Start of Provided data

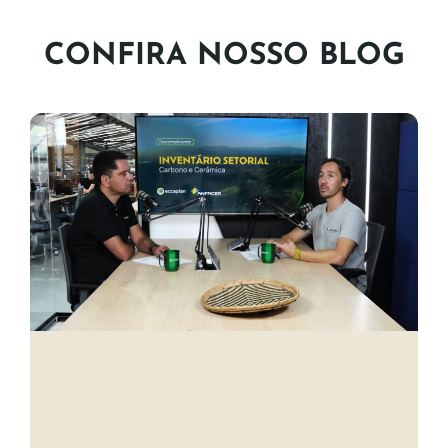
CONFIRA NOSSO BLOG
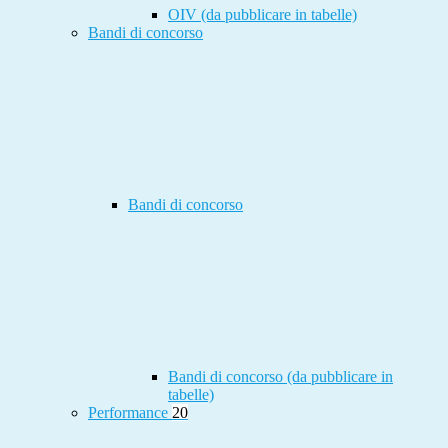
OIV (da pubblicare in tabelle)
Bandi di concorso
Bandi di concorso
Bandi di concorso (da pubblicare in
tabelle)
Performance
20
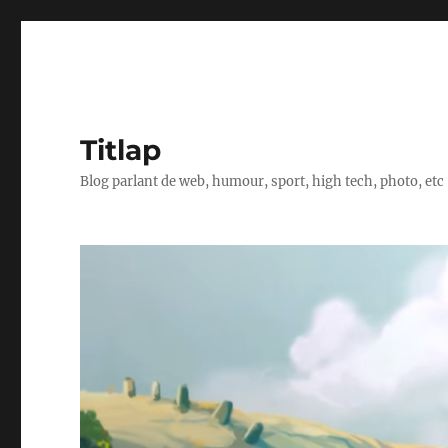
Titlap
Blog parlant de web, humour, sport, high tech, photo, etc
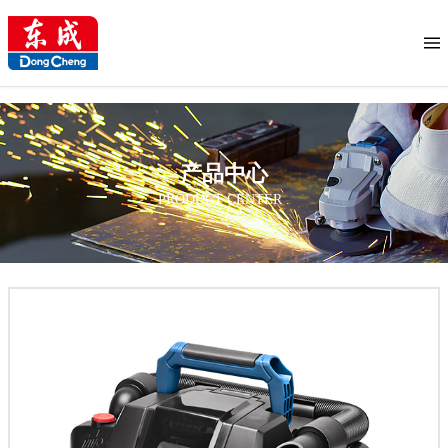
产品中心
PRODUCT CENTER .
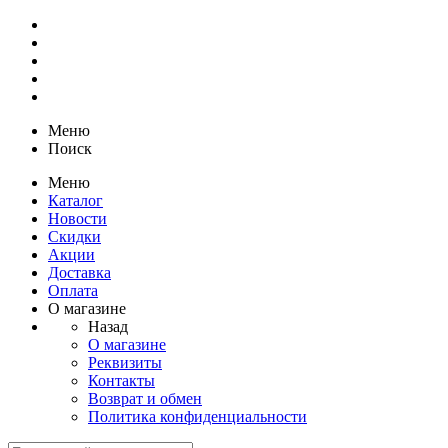
Меню
Поиск
Меню
Каталог
Новости
Скидки
Акции
Доставка
Оплата
О магазине
Назад
О магазине
Реквизиты
Контакты
Возврат и обмен
Политика конфиденциальности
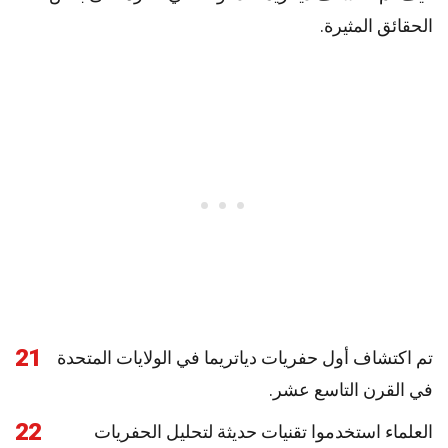
الحقائق المثيرة.
21
تم اكتشاف أول حفريات دياتريما في الولايات المتحدة
في القرن التاسع عشر.
22
العلماء استخدموا تقنيات حديثة لتحليل الحفريات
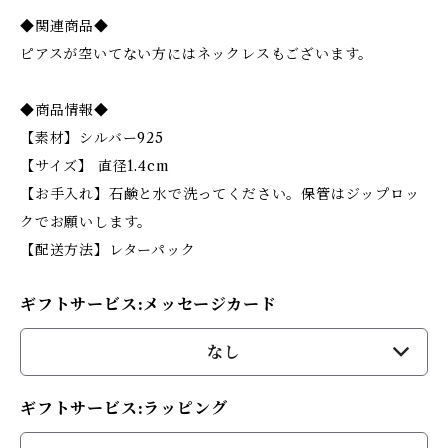
◆関連商品◆
ピアスが空いてない方にはネックレスもございます。
◆商品情報◆
【素材】シルバー925
【サイズ】 直径1.4cm
【お手入れ】石鹸と水で洗ってください。保管はジップロッ
クでお願いします。
【配送方法】レターパック
ギフトサービス:メッセージカード
なし
ギフトサービス:ラッピング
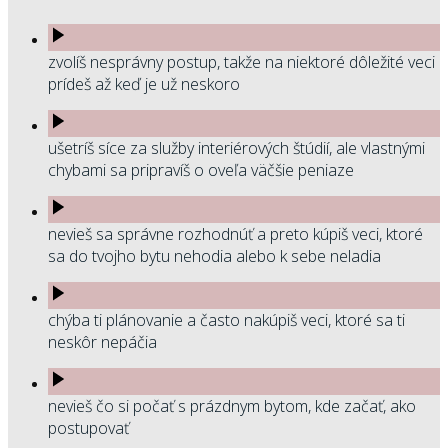
zvolíš nesprávny postup, takže na niektoré dôležité veci
prídeš až keď je už neskoro
ušetríš síce za služby interiérových štúdií, ale vlastnými
chybami sa pripravíš o oveľa väčšie peniaze
nevieš sa správne rozhodnúť a preto kúpiš veci, ktoré
sa do tvojho bytu nehodia alebo k sebe neladia
chýba ti plánovanie a často nakúpiš veci, ktoré sa ti
neskôr nepáčia
nevieš čo si počať s prázdnym bytom, kde začať, ako
postupovať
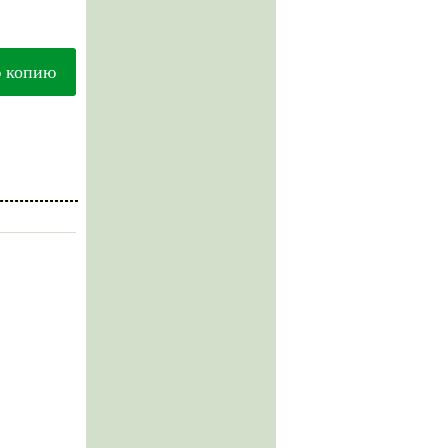
ю копию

End of Provided data

Exercise description:
Leaving aside the images, write out every entry above exactly.

The answer:
CONFIRA NOSSO BLOG
OIV (da pubblicare in tabelle)
Bandi di concorso
Bandi di concorso
Bandi di concorso (da pubblicare in
tabelle)
Performance
20
Titlap
Blog parlant de web, humour, sport, high tech, photo, etc
产品中心
PRODUCT CENTER .
Меню
Поиск
Меню
Каталог
Новости
Скидки
Акции
Доставка
Оплата
О магазине
Назад
О магазине
Реквизиты
Контакты
Возврат и обмен
Политика конфиденциальности
الحقائق المثيرة.
21
تم اكتشاف أول حفريات دياتريما في الولايات المتحدة
في القرن التاسع عشر.
22
العلماء استخدموا تقنيات حديثة لتحليل الحفريات
◆関連商品◆
ピアスが空いてない方にはネックレスもございます。
◆商品情報◆
【素材】シルバー925
【サイズ】 直径1.4cm
【お手入れ】石鹸と水で洗ってください。保管はジップロッ
クでお願いします。
【配送方法】レターパック
ギフトサービス:メッセージカード
なし
ギフトサービス:ラッピング
zvolíš nesprávny postup, takže na niektoré dôležité veci
prídeš až keď je už neskoro
ušetríš síce za služby interiérových štúdií, ale vlastnými
chybami sa pripravíš o oveľa väčšie peniaze
nevieš sa správne rozhodnúť a preto kúpiš veci, ktoré
sa do tvojho bytu nehodia alebo k sebe neladia
chýba ti plánovanie a často nakúpiš veci, ktoré sa ti
neskôr nepáčia
nevieš čo si počať s prázdnym bytom, kde začať, ako
postupovať
ю копию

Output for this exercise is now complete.